A infraestrutura rural também sofreu danos consideráveis. Além das plantações a céu aberto, instalações como armazéns, sistemas de irrigação e maquinário foram afetados. Telhados de fibrocimento foram perfurados e canais de drenagem transbordaram, alagando campos e dificultando o acesso às áreas mais remotas para a avaliação dos danos. O cenário é de caos logístico, com estradas rurais bloqueadas por lama e gelo, impedindo que os seguros agrícolas cheguem aos locais para as vistorias necessárias. A comunidade rural pede agilidade na declaração de zona catastrófica, mecanismo que permitiria o acesso a fundos de emergência e isenções fiscais vitais para a sobrevivência do setor.
O cenário desolador pós-granizo
Enquanto o sol volta a aparecer timidamente sobre as Baleares, iluminando o branco do gelo que ainda cobre a terra vermelha característica da ilha, o sentimento é de luto e resiliência. Famílias inteiras que dependem da agricultura percorrem suas terras tentando salvar o que sobrou, mas a realidade é dura: em muitos hectares, não restou nada que possa ser comercializado. A “pedra”, como os agricultores chamam o granizo, não escolhe alvo, atingindo tanto o grande produtor tecnificado quanto a horta familiar de subsistência.
Este evento serve como mais um alerta estridente sobre a vulnerabilidade da agricultura frente às mudanças climáticas. O padrão de chuvas suaves e previsíveis está sendo substituído por eventos extremos e destrutivos. Para o futuro, o setor agrícola de Maiorca e de toda a região do Mediterrâneo terá que repensar suas estratégias, investindo pesadamente em tecnologias de proteção, como malhas antigranizo e estufas reforçadas, ou enfrentar a inviabilidade econômica. Por ora, resta a limpeza dos escombros e a esperança de que a próxima janela de plantio seja mais gentil com aqueles que trabalham para alimentar a população.

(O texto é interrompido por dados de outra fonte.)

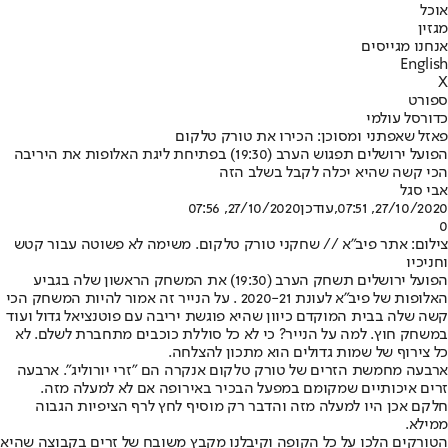
אוכל
מגזין
אנחנו מגייסים
English
X
ספורט
כדורסל עולמי
פאזל שאפתני ומסוכן: הכירו את טורק טלקום
הפועל ירושלים תפגוש הערב (19:30) בפתיחת ליגת האלופות את היריבה
הכי קשה שהיא יכלה לקבל בשלב הזה
אבי סגל
27/10/2020, 07:51
,עודכן
27/10/2020, 07:56
0
צילום: אתר פיב"א // שחקני טורק טלקום. משימה לא פשוטה עבור קטש
וחניכיו
הפועל ירושלים תשחק הערב (19:30) את המשחק הראשון שלה בגביע
האלופות של פיב"א לעונת 2020-21 . על הנייר זה אמור להיות המשחק הכי
קשה שלה בבית המוקדם כיוון שהיא פוגשת יריבה עם פוטנציאל גדול ועוד
במשחק חוץ. למה על הנייר? כי לא כל סוללת כוכבים מתחברת לשלם. לא
כל צירוף של שמות גדולים הוא מתכון להצלחה.
ארבעה מחמשת הזרים של טורק טלקום אנקרה הם ״זרי יורוליג״. ארבעה
זרים איכותיים שמקומם במפעל הבכיר באירופה אם לא למעלה מזה.
חלקם אכן היו למעלה מזה והדבר רק מוסיף לחץ לרף הציפיות הגבוה
ממילא.
הטורקים הלכו על כל הקופה וקיבלנו מקבץ משובח של זרים בקבוצה שהיא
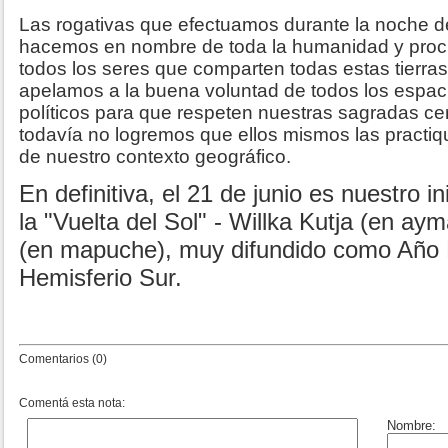
Las rogativas que efectuamos durante la noche de
hacemos en nombre de toda la humanidad y proc
todos los seres que comparten todas estas tierras
apelamos a la buena voluntad de todos los espacio
políticos para que respeten nuestras sagradas c
todavía no logremos que ellos mismos las practiq
de nuestro contexto geográfico.
En definitiva, el 21 de junio es nuestro i
la "Vuelta del Sol" - Willka Kutja (en ay
(en mapuche), muy difundido como Año 
Hemisferio Sur.
Comentarios (0)
Comentá esta nota:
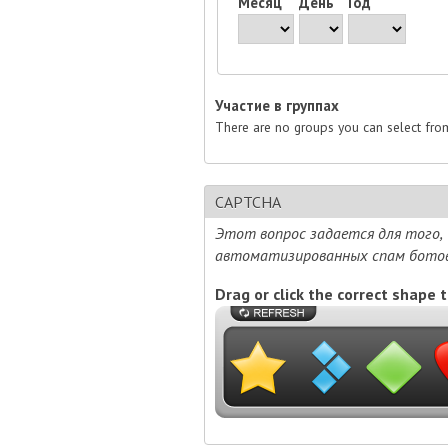
Месяц
День
Год
Участие в группах
There are no groups you can select fro
CAPTCHA
Этот вопрос задается для того
автоматизированных спам ботов.
Drag or click the correct shape t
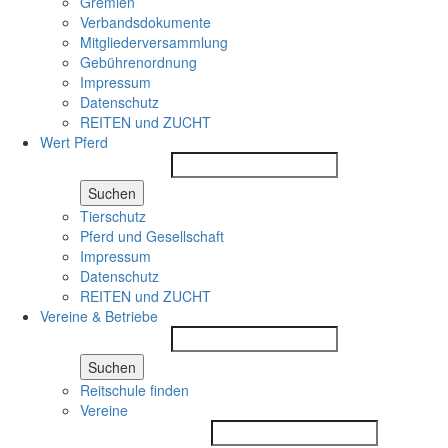
Gremien
Verbandsdokumente
Mitgliederversammlung
Gebührenordnung
Impressum
Datenschutz
REITEN und ZUCHT
Wert Pferd
Suchen
Tierschutz
Pferd und Gesellschaft
Impressum
Datenschutz
REITEN und ZUCHT
Vereine & Betriebe
Suchen
Reitschule finden
Vereine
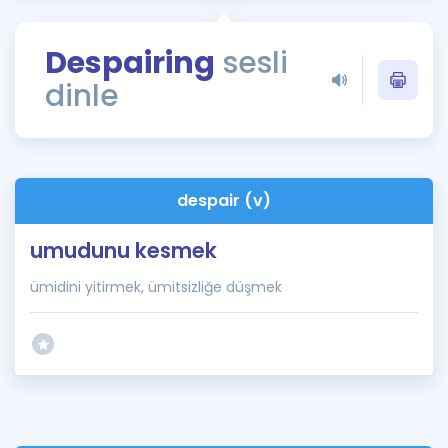
Puan Hesaplama
Despairing
sesli
Rehberlik Aracı
dinle
ÖSYM Sınav Takvimi
Kampanyalar
Blog
despair (v)
İngilizce Gramer
umudunu kesmek
ümidini yitirmek, ümitsizliğe düşmek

A solidariedade entre os vizinhos tem sido o único ponto de luz na escuridão deste desastre. Associações de moradores e outros agricultores menos afetados estão se mobilizando para ajudar na limpeza e na recuperação das propriedades mais atingidas. No entanto, a cicatriz deixada por esta tempestade de novembro de 2025 demorará a sarar, tanto na paisagem física de Maiorca quanto na economia de suas zonas rurais. A “Ilha da Calma” foi sacudida pela tempestade, lembrando a todos que a natureza, em sua beleza e fúria, detém a última palavra.